What is agile?

Interview with Raj Menon, the author of http://leadership.13apples.com/.

We talk about Agile and what it takes to be the Agile Expert. Here's a prelude to Agile before you read the interview.

We hear so much about Agile and Scrum- what’s the difference between them?
Agile is a software development methodology which is an alternative SDLC "better" than Waterfall, iterative in nature and encourages teamcollaboration, accountability and trust. SCRUM is a framework that helps execute agile software development. SCRUM emphasizes on enabling a self-organizing multi-functional team to work on prioritized tasks in 2-4 weeks cycles called sprints.

If you wanted to be an expert in any of these, how do you think oneshould go for it?
In my opinion, one does not become an expert in SCRUM. One can only try to follow SCRUM to the best of their knowledge and abilities to bring about a fundamental change in project and people management.

SCRUM is simple in concept but tough to implement. Why? Because changes are tough and it takes time, patience and persistence. Has anyone ever become an expert change agent? I don’t think so coz change is so dynamic in nature that whenever you go about changing something or someone, it is a new struggle every time. If you truly learn and follow SCRUM, you are a change agent. Your objectives are simply to change the way projects are managed, the way teams are organized and valued and make success a repetitive reality.

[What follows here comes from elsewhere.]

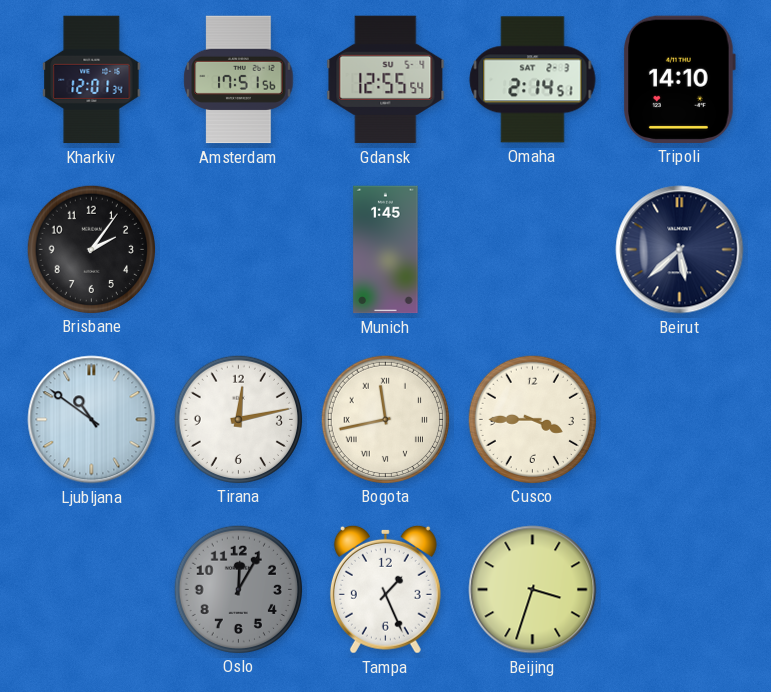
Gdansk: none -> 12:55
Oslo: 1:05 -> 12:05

What are the pre-requisites for the Certifications?

  • A genuine interest to bring about a fresh perspective to software development.
  • Two days of free time
  • USD - $600 if you take it in India and $1300 in States
That is all you need to go in for CSM certification training.

How difficult was it to take the exam after just taking classes for 2days? Is that all the preparation you need to take?

This is a question everyone who is interested in SCRUM certification seems to be commonly wondering/asking. Yes, 2 days of training is all you need to learn and fall in love with SCRUM. In these 2 days you implement SCRUM from ground up and you practice it. You end up learning a lot and most importantly you will question your fundamental beliefs and learning’s from the past.

Any suggestions for taking the exams?

I have not taken the exam as I got certified in an Aug'09 batch, much before the exams kicked in. However, my suggestion to those who are taking the exam would be to pay full attention in the 2 days of training and ask as many questions as possible, even if you think it may sound silly. Keep an open mind. If you do, the exam should be a breeze.

On a personal note, how did you get into project management?

The right environment, the opportunities it provided, the leaders who mentored me, my confidence in pursuing challenges without the fear of failure, an ambition to grow, the desire to bring about changes, and my people management skills - are some of the main drivers that got a ASP developer into project/program management. It was a calling.

I know you blog, so what does your site primarily focus on?
Yes, I blog to feed my passion to write. My blog is called http://www.13apples.com/ and focuses primarily on leadership from every walk of life - from my experiences to my thoughts and observations of leadership that I believe is all around us. The site is also a source for Toastmasters speeches and articles on public speaking, communication tools and techniques, team building, team motivation and now Agile/SCRUM.

To know more about his experience, read this.

Raj Menon, the creator of 13apples.com (formerly known as lap31) is a Program Manager by profession and Leadership Blogger by passion. He explores the mindset of a leader and what it takes to be one as he shares his own experiences and thoughts through his writing. Follow Raj on Twitter.
(Pic Courtesy)


Anonymous said...

Nice interview.

I take issue with the statement that "Agile is a software development methodology..."

The Agile Manifesto (http://agilemanifesto.org) is the definition of Agile. It is a statement of values and principles. It has no methods. It cannot be used as a step-by-step guide to software development and does not define specific processes nor workflows, as a methodology does.

There are various frameworks and methodologies that help organizations follow the values and principles of the Agile Manifesto and so are said to be Agile. Scrum is one of these Agile frameworks.

Why is this distinction important? Because Agile is not something you do, it is a mindset that guides your choices as you do your work. It is a mistake to think the other way around. It is possible to "do" Scrum or Extreme Programming and still not be Agile. So Agile is not a methodology but an attitude and mental model of working that guides your choices in whatever actual methodology you use.